It’s a fine line between a healthy obsession and full-blown addiction - between indulging in a hobby because it brings joy, and using it as a shield against the real world.

It wasn’t until I started working that I encountered the other side of obsession.

From Mr Beast being a world class player of Dune: Imperium Uprising, to Peter Thiel being a chess grandmaster, to an Uber CEO ranking in the top 3 globally in Wii Tennis - the similarities were there everywhere I looked. Shaan Puri put it perfectly:

People who were very, very successful in one area, more often than not if I asked them about some random side quest hobby, they were also like world class at that thing.

Once you develop kind of this laser beam that can come out of your eyes and you hone that laser beam on your main thing, if you ever shift your focus to something else, you can just burn a laser through whatever that next thing is.

These were people who obsessed, but in a constructive way. It was the same laser focus, channeled in a meaningful way - that without intense self-awareness, could veer off course just as easily. They didn’t succeed in spite of their obsessiveness - it was because of it.

Even in my own life - it seemed like my professional successes all stemmed, in some way or other from obsession. The time I locked myself in a room for 3 months to learn to code properly. The time I obsessed over mental health, started a podcast and messaged almost every mental health founder I could get in touch with (and interviewed to an awesome few).

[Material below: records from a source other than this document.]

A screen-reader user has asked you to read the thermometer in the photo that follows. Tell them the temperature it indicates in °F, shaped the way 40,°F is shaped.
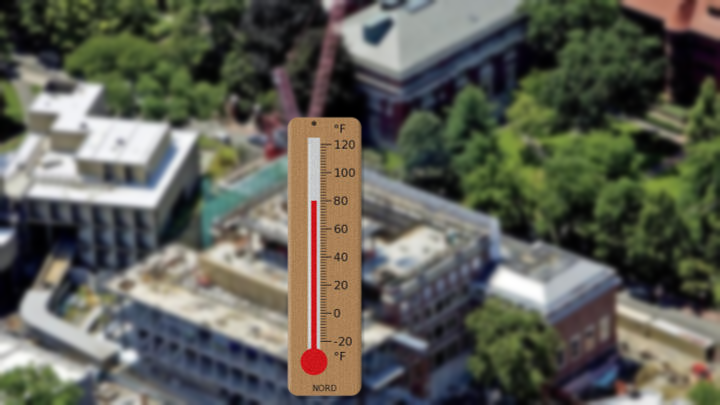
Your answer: 80,°F
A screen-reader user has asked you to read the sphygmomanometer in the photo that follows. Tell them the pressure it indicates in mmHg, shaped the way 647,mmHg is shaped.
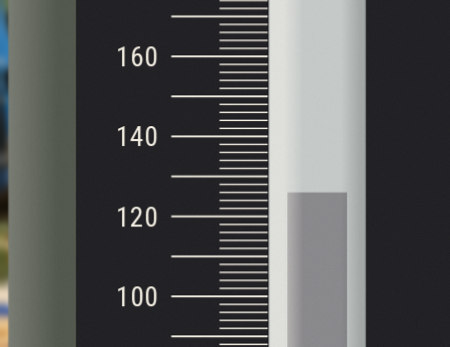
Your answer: 126,mmHg
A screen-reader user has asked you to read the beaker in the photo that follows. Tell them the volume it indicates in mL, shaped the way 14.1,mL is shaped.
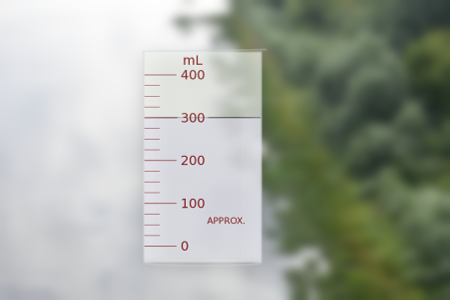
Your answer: 300,mL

It’s (as Tony Robbins puts it) the ability to just immerse yourself, you know? To channel your attention to one thing, one activity, so much so that the world around you just fades out like a movie screen.

I’m still unsure about where that line of addiction and ruin lies - but I think it’s time to give myself a break. To the embrace the late nights, the sparks of flow, the crazy ideas. To put it in the most dramatic way possible to: “Find what you love and let it kill you.”

Because, in the end, what’s life without a little obsession?